[Opening Provided material section]

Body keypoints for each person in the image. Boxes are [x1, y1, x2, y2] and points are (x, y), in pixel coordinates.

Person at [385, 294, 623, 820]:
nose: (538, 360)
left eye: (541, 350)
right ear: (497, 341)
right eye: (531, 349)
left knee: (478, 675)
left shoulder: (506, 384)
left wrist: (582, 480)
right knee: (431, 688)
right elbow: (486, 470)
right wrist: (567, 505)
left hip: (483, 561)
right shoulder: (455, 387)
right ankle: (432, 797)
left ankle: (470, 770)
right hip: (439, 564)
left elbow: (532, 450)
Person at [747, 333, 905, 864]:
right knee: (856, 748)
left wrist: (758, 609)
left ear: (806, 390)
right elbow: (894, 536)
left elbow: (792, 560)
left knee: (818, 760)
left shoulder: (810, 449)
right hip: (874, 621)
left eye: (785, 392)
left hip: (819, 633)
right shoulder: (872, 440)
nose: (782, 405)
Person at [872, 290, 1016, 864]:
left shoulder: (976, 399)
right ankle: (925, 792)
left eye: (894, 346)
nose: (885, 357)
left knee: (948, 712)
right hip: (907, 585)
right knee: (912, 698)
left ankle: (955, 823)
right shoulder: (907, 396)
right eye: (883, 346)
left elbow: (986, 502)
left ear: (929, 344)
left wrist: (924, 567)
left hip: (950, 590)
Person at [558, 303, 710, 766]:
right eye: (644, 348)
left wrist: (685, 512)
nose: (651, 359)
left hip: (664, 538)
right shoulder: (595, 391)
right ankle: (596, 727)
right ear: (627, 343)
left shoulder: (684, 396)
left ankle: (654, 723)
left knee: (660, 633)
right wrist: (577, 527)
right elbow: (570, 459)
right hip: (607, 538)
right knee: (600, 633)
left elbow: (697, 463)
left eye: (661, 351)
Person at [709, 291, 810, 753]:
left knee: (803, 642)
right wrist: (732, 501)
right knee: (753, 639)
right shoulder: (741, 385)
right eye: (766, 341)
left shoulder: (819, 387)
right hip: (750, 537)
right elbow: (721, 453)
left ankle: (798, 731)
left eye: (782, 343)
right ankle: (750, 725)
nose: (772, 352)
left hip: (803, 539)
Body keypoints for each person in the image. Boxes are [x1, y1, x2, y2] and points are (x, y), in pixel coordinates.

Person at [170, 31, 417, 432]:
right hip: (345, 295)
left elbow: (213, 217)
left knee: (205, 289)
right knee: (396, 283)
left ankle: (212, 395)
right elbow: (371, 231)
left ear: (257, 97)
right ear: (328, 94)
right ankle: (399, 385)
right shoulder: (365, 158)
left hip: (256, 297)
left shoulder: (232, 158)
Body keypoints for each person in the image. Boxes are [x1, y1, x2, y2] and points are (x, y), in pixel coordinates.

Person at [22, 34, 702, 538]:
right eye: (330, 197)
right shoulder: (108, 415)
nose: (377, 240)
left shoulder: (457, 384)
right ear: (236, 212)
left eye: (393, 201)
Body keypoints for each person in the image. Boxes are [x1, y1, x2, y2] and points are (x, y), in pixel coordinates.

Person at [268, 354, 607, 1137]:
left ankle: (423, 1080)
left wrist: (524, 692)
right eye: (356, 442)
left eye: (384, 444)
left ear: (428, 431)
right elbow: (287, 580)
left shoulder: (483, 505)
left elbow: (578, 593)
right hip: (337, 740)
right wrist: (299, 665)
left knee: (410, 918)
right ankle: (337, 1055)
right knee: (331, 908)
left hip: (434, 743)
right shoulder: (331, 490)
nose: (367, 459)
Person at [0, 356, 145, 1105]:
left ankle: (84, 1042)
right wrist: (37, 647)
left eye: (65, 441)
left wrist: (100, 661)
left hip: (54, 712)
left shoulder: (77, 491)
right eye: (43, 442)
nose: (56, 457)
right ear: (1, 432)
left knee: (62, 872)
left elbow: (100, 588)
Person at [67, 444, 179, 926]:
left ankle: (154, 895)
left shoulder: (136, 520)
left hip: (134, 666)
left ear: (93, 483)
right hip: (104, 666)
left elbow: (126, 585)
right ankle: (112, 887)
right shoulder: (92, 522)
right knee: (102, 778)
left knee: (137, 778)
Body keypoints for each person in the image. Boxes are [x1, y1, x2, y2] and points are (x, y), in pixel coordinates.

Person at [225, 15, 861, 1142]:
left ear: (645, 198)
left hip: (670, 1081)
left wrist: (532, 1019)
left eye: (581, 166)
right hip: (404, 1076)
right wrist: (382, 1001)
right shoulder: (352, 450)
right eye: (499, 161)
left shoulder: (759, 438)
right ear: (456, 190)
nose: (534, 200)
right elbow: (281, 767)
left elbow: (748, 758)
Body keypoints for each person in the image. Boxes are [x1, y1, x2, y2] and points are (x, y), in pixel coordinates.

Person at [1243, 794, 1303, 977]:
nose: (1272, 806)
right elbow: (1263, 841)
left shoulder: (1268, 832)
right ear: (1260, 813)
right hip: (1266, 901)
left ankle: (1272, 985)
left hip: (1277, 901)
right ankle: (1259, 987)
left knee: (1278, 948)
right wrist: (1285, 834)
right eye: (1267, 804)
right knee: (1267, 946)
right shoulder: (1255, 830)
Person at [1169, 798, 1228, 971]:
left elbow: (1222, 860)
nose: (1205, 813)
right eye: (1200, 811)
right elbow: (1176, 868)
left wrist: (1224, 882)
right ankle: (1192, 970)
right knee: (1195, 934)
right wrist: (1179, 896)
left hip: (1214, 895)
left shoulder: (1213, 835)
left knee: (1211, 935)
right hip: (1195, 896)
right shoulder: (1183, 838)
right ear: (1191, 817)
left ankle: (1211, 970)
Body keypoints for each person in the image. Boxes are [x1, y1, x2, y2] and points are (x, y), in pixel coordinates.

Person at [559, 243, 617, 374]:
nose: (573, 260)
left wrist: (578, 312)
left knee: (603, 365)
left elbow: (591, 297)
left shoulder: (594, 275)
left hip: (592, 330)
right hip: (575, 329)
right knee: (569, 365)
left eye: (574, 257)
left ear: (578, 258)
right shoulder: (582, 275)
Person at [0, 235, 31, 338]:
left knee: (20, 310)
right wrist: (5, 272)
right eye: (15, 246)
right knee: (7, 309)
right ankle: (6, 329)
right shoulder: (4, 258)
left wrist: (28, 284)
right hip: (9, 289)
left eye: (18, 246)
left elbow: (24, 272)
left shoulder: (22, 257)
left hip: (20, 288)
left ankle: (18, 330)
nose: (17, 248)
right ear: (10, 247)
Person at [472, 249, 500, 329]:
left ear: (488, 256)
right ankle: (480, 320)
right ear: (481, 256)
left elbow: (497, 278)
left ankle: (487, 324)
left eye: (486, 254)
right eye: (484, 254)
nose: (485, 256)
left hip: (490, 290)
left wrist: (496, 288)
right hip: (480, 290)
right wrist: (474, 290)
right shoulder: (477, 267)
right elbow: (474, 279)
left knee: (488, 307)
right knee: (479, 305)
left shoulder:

[Closing Provided material section]

Problem description –
Write out all of the records above exactly as they appear.

Expected answer –
Body keypoints for each person in the image. Boxes are [x1, y1, x2, y2] and points are (x, y), in pixel coordinates.

Person at [385, 294, 623, 820]:
nose: (538, 360)
left eye: (541, 350)
right ear: (497, 341)
right eye: (531, 349)
left knee: (478, 675)
left shoulder: (506, 384)
left wrist: (582, 480)
right knee: (431, 688)
right elbow: (486, 470)
right wrist: (567, 505)
left hip: (483, 561)
right shoulder: (455, 387)
right ankle: (432, 797)
left ankle: (470, 770)
right hip: (439, 564)
left elbow: (532, 450)
Person at [747, 333, 905, 864]:
right knee: (856, 748)
left wrist: (758, 609)
left ear: (806, 390)
right elbow: (894, 536)
left elbow: (792, 560)
left knee: (818, 760)
left shoulder: (810, 449)
right hip: (874, 621)
left eye: (785, 392)
left hip: (819, 633)
right shoulder: (872, 440)
nose: (782, 405)
Person at [872, 290, 1016, 864]:
left shoulder: (976, 399)
right ankle: (925, 792)
left eye: (894, 346)
nose: (885, 357)
left knee: (948, 712)
right hip: (907, 585)
right knee: (912, 698)
left ankle: (955, 823)
right shoulder: (907, 396)
right eye: (883, 346)
left elbow: (986, 502)
left ear: (929, 344)
left wrist: (924, 567)
left hip: (950, 590)
Person at [558, 303, 710, 766]:
right eye: (644, 348)
left wrist: (685, 512)
nose: (651, 359)
left hip: (664, 538)
right shoulder: (595, 391)
right ankle: (596, 727)
right ear: (627, 343)
left shoulder: (684, 396)
left ankle: (654, 723)
left knee: (660, 633)
right wrist: (577, 527)
right elbow: (570, 459)
right hip: (607, 538)
right knee: (600, 633)
left elbow: (697, 463)
left eye: (661, 351)
Person at [709, 291, 810, 753]:
left knee: (803, 642)
right wrist: (732, 501)
right knee: (753, 639)
right shoulder: (741, 385)
right eye: (766, 341)
left shoulder: (819, 387)
right hip: (750, 537)
right elbow: (721, 453)
left ankle: (798, 731)
left eye: (782, 343)
right ankle: (750, 725)
nose: (772, 352)
left hip: (803, 539)
Body keypoints for each person in the image. Boxes are [x1, y1, x2, y2] and points are (x, y), in pixel coordinates.

Person at [170, 31, 417, 432]:
right hip: (345, 295)
left elbow: (213, 217)
left knee: (205, 289)
right knee: (396, 283)
left ankle: (212, 395)
right elbow: (371, 231)
left ear: (257, 97)
right ear: (328, 94)
right ankle: (399, 385)
right shoulder: (365, 158)
left hip: (256, 297)
left shoulder: (232, 158)
Body keypoints for each person in the image. Boxes are [x1, y1, x2, y2] and points are (x, y), in pixel coordinates.

Person at [22, 34, 702, 538]:
right eye: (330, 197)
right shoulder: (108, 415)
nose: (377, 240)
left shoulder: (457, 384)
right ear: (236, 212)
left eye: (393, 201)
Body keypoints for each person in the image. Boxes are [x1, y1, x2, y2] and points are (x, y), in pixel coordinates.

Person at [268, 354, 607, 1137]:
left ankle: (423, 1080)
left wrist: (524, 692)
right eye: (356, 442)
left eye: (384, 444)
left ear: (428, 431)
right elbow: (287, 580)
left shoulder: (483, 505)
left elbow: (578, 593)
right hip: (337, 740)
right wrist: (299, 665)
left knee: (410, 918)
right ankle: (337, 1055)
right knee: (331, 908)
left hip: (434, 743)
right shoulder: (331, 490)
nose: (367, 459)
Person at [0, 356, 145, 1105]:
left ankle: (84, 1042)
right wrist: (37, 647)
left eye: (65, 441)
left wrist: (100, 661)
left hip: (54, 712)
left shoulder: (77, 491)
right eye: (43, 442)
nose: (56, 457)
right ear: (1, 432)
left knee: (62, 872)
left elbow: (100, 588)
Person at [67, 444, 179, 926]:
left ankle: (154, 895)
left shoulder: (136, 520)
left hip: (134, 666)
left ear: (93, 483)
right hip: (104, 666)
left elbow: (126, 585)
right ankle: (112, 887)
right shoulder: (92, 522)
right knee: (102, 778)
left knee: (137, 778)
Body keypoints for each person in the image. Boxes are [x1, y1, x2, y2] and points are (x, y), in pixel coordinates.

Person at [225, 15, 861, 1142]:
left ear: (645, 198)
left hip: (670, 1081)
left wrist: (532, 1019)
left eye: (581, 166)
right hip: (404, 1076)
right wrist: (382, 1001)
right shoulder: (352, 450)
right eye: (499, 161)
left shoulder: (759, 438)
right ear: (456, 190)
nose: (534, 200)
right elbow: (281, 767)
left elbow: (748, 758)
Body keypoints for each person in the image. Boxes are [x1, y1, x2, y2] and points are (x, y), in pixel coordinates.

Person at [1243, 794, 1303, 977]:
nose: (1272, 806)
right elbow: (1263, 841)
left shoulder: (1268, 832)
right ear: (1260, 813)
right hip: (1266, 901)
left ankle: (1272, 985)
left hip: (1277, 901)
right ankle: (1259, 987)
left knee: (1278, 948)
right wrist: (1285, 834)
right eye: (1267, 804)
right knee: (1267, 946)
right shoulder: (1255, 830)
Person at [1169, 798, 1228, 971]:
left elbow: (1222, 860)
nose: (1205, 813)
right eye: (1200, 811)
right elbow: (1176, 868)
left wrist: (1224, 882)
right ankle: (1192, 970)
right knee: (1195, 934)
right wrist: (1179, 896)
left hip: (1214, 895)
left shoulder: (1213, 835)
left knee: (1211, 935)
right hip: (1195, 896)
right shoulder: (1183, 838)
right ear: (1191, 817)
left ankle: (1211, 970)
Body keypoints for each person in the image. Boxes are [x1, y1, x2, y2] and points are (x, y), in pixel coordinates.

Person at [559, 243, 617, 374]:
nose: (573, 260)
left wrist: (578, 312)
left knee: (603, 365)
left elbow: (591, 297)
left shoulder: (594, 275)
left hip: (592, 330)
right hip: (575, 329)
right knee: (569, 365)
left eye: (574, 257)
left ear: (578, 258)
right shoulder: (582, 275)
Person at [0, 235, 31, 338]:
left knee: (20, 310)
right wrist: (5, 272)
right eye: (15, 246)
right knee: (7, 309)
right ankle: (6, 329)
right shoulder: (4, 258)
left wrist: (28, 284)
right hip: (9, 289)
left eye: (18, 246)
left elbow: (24, 272)
left shoulder: (22, 257)
left hip: (20, 288)
left ankle: (18, 330)
nose: (17, 248)
right ear: (10, 247)
Person at [472, 249, 500, 329]:
left ear: (488, 256)
right ankle: (480, 320)
right ear: (481, 256)
left elbow: (497, 278)
left ankle: (487, 324)
left eye: (486, 254)
right eye: (484, 254)
nose: (485, 256)
left hip: (490, 290)
left wrist: (496, 288)
right hip: (480, 290)
right wrist: (474, 290)
right shoulder: (477, 267)
right elbow: (474, 279)
left knee: (488, 307)
right knee: (479, 305)
left shoulder:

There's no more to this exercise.